Sark iba transformándose lentamente de una gran esfera sin forma con verdes, azules y pardos cegadores y blancas nubes en algo más vivo, en una superficie rota por los ríos y arrugada por las montañas.

En el rostro de Genro se esbozaba una sonrisa fría y malhumorada.

—Tus preocupaciones pueden terminar contigo mismo. Cuando descubran que te has fugado puedo ser fusilado por traidor. Si me encuentran completamente inconsciente e incapaz de haberte detenido, pueden considerarme sólo un imbécil. Esto último, supongo, es preferible, de manera que voy a pedirte, antes de que te marches, que uses el látigo neurónico sobre mí.

—¿Ya sabe usted cómo es un látigo neurónico? —preguntó el Edil.

—Muy bien —dijo Genro, con gotas de sudor en su frente.

—¿Cómo sabe que no voy a matarle después? Soy el asesino de un Noble, ya lo sabe...

—Lo sé. Pero matarme a mí no te ayudará. No hará más que hacerte perder el tiempo. He corrido peligros mayores.

La superficie de Sark iba extendiéndose por el visor con los arrugados bordes fuera del campo visual. El centro crecía y aparecían nuevos bordes en lugar de los antiguos. Podía verse ya algo parecido al arco iris de la ciudad sarkita.

—Espero que no tengas la idea de lanzarte otra vez adelante —dijo Genro—. Sark no es lugar para eso. Es Trantor o los Nobles. Recuérdalo.

La visión era ya netamente la de una ciudad con una mancha de color pardo oscuro en las afueras que era el espacio-puerto. Parecía subir flotando hacia ellos a velocidad moderada.

—Si Trantor no te ha cogido en el espacio de una hora —dijo Genro—, los Nobles te tendrán antes de que el día haya terminado. No te garantizo lo que Trantor haría contigo, pero puedo garantizarte lo que hará Sark.

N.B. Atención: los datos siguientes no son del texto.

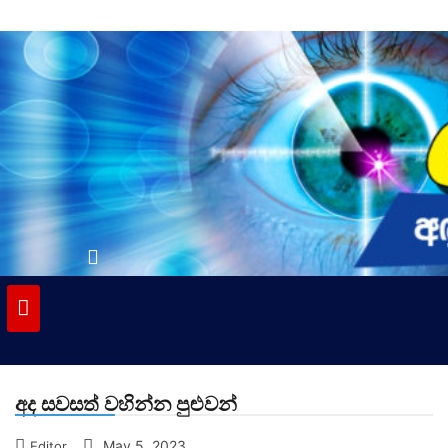
Skip
to
content
vinivida.lk
අද සවසත් වහින්න පුළුවන්
May 5, 2023
Editor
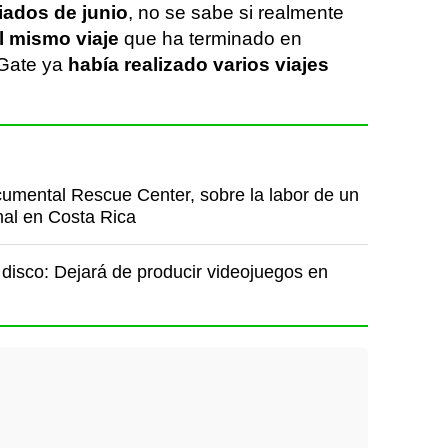
iados de junio
, no se sabe si realmente
l mismo viaje
que ha terminado en
nGate ya
había realizado varios viajes
cumental Rescue Center, sobre la labor de un
mal en Costa Rica
 disco: Dejará de producir videojuegos en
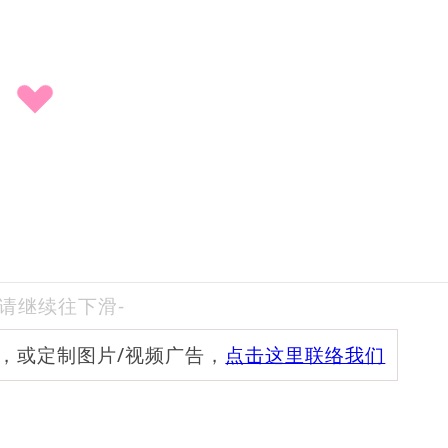
-请继续往下滑-
频，或定制图片/视频广告，
点击这里联络我们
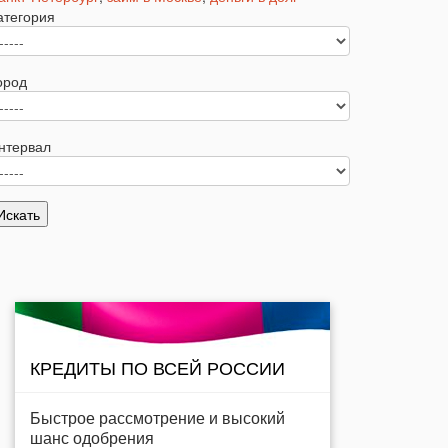
атегория
ород
нтервал
КРЕДИТЫ ПО ВСЕЙ РОССИИ
Быстрое рассмотрение и высокий
шанс одобрения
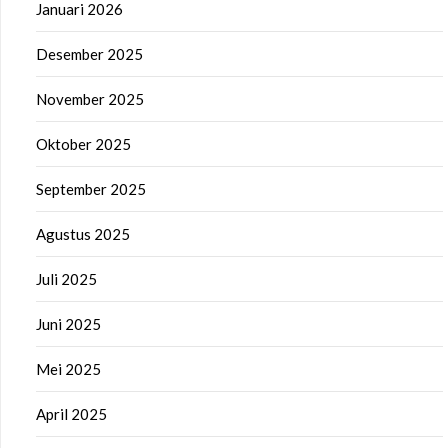
Januari 2026
Desember 2025
November 2025
Oktober 2025
September 2025
Agustus 2025
Juli 2025
Juni 2025
Mei 2025
April 2025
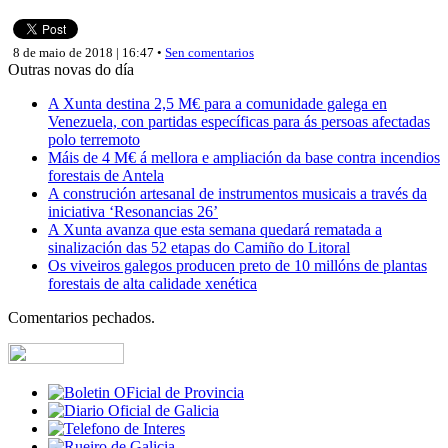
8 de maio de 2018 | 16:47 •
Sen comentarios
Outras novas do día
A Xunta destina 2,5 M€ para a comunidade galega en
Venezuela, con partidas específicas para ás persoas afectadas
polo terremoto
Máis de 4 M€ á mellora e ampliación da base contra incendios
forestais de Antela
A construción artesanal de instrumentos musicais a través da
iniciativa ‘Resonancias 26’
A Xunta avanza que esta semana quedará rematada a
sinalización das 52 etapas do Camiño do Litoral
Os viveiros galegos producen preto de 10 millóns de plantas
forestais de alta calidade xenética
Comentarios pechados.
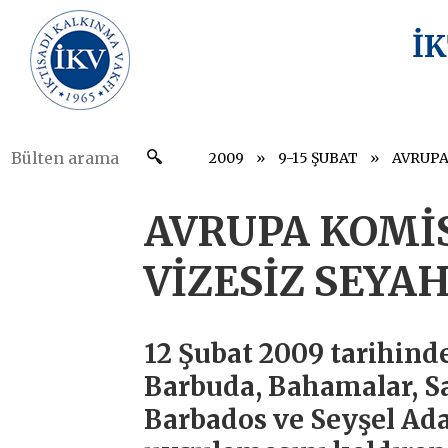
İ
2009
9-15 ŞUBAT
AVRUPA KOMİS
VİZESİZ SEYA
12 Şubat 2009 tarihin
Barbuda, Bahamalar, Sa
Barbados ve Seyşel Ada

Terens había estado en el Servicio Civil. Sabía muy bien lo que Sark hacía con el asesino de un Noble.

El puerto seguía apareciendo en el visor, pero Genro no lo miraba ya. Manejaba los instrumentos colocando la nave de cola a tierra. A cien yardas sobre el pozo los motores tronaron con más fuerza. Terens sentía el estremecimiento de los resortes hidráulicos. Se agitaba en su silla.

—Toma el látigo —dijo Genro—. Pronto ya. Cada segundo cuenta. La compuerta de peligro se cerrará detrás de ti.

Necesitarán cinco minutos para preguntarse por qué no abro la compuerta principal, cinco más para entrar, otros cinco para empezar a buscarte. Tienes quince minutos para salir del espacio-puerto.

El estremecimiento cesó y en medio del profundo silencio Terens supo que habían establecido contacto con Sark. Los campos diamagnéticos entraron en acción. El yate se inclinó majestuoso y se posó lentamente sobre su flanco.